**Article**

Reputation: 1039
I am trying to unit test my code. I have a method that given a MySQL query, returns the result as a pandas dataframe. Note that in the database, all returned values in created
and external_id
are NULL. Here is the test:
def test_get_data(self):
### SET UP
self.report._query = "SELECT * FROM floor LIMIT 3";
self.report._columns = ['id', 'facility_id', 'name', 'created', 'modified', 'external_id']
self.d = {'id': p.Series([1, 2, 3]),
'facility_id': p.Series([1, 1, 1]),
'name': p.Series(['1st Floor', '2nd Floor', '3rd Floor']),
'created': p.Series(['None', 'None', 'None']),
'modified': p.Series([datetime.strptime('2012-10-06 01:08:27', '%Y-%m-%d %H:%M:%S'),
datetime.strptime('2012-10-06 01:08:27', '%Y-%m-%d %H:%M:%S'),
datetime.strptime('2012-10-06 01:08:27', '%Y-%m-%d %H:%M:%S')]),
'external_id': p.Series(['None', 'None', 'None'])
}
self.df = p.DataFrame(data=self.d, columns=['id', 'facility_id', 'name', 'created', 'modified', 'external_id'])
self.df.fillna('None')
print(self.df)
### CODE UNDER TEST
result = self.report.get_data(self.report._cursor_web)

**Entries**
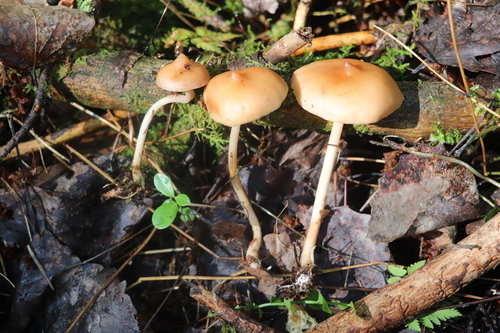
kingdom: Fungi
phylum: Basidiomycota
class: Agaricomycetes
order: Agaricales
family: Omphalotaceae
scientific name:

**Jobs**
(1) According to the unit-testing post, which two columns hold only NULL values in the database?
(2) Carry on the unit-testing post from the point where it stops.
The data comes from a separate source.

**Set of answers**
(1) The created and external_id columns.

(2)
print(result)
### ASSERTIONS
assert_frame_equal(result, self.df)
Here is the console output (note the print statements in the test code. The manually constructed dataframe is on top, the one derived from the function being tested is on the bottom):
. id facility_id name created modified external_id
0 1 1 1st Floor None 2012-10-06 01:08:27 None
1 2 1 2nd Floor None 2012-10-06 01:08:27 None
2 3 1 3rd Floor None 2012-10-06 01:08:27 None
id facility_id name created modified external_id
0 1 1 1st Floor None 2012-10-06 01:08:27 None
1 2 1 2nd Floor None 2012-10-06 01:08:27 None
2 3 1 3rd Floor None 2012-10-06 01:08:27 None
F
======================================================================
FAIL: test_get_data (__main__.ReportTestCase)
----------------------------------------------------------------------
Traceback (most recent call last):
File "/path/to/file/ReportsTestCase.py", line 46, in test_get_data
assert_frame_equal(result, self.df)
File "/usr/local/lib/python2.7/site-packages/pandas/util/testing.py", line 1313, in assert_frame_equal
obj='DataFrame.iloc[:, {0}]'.format(i))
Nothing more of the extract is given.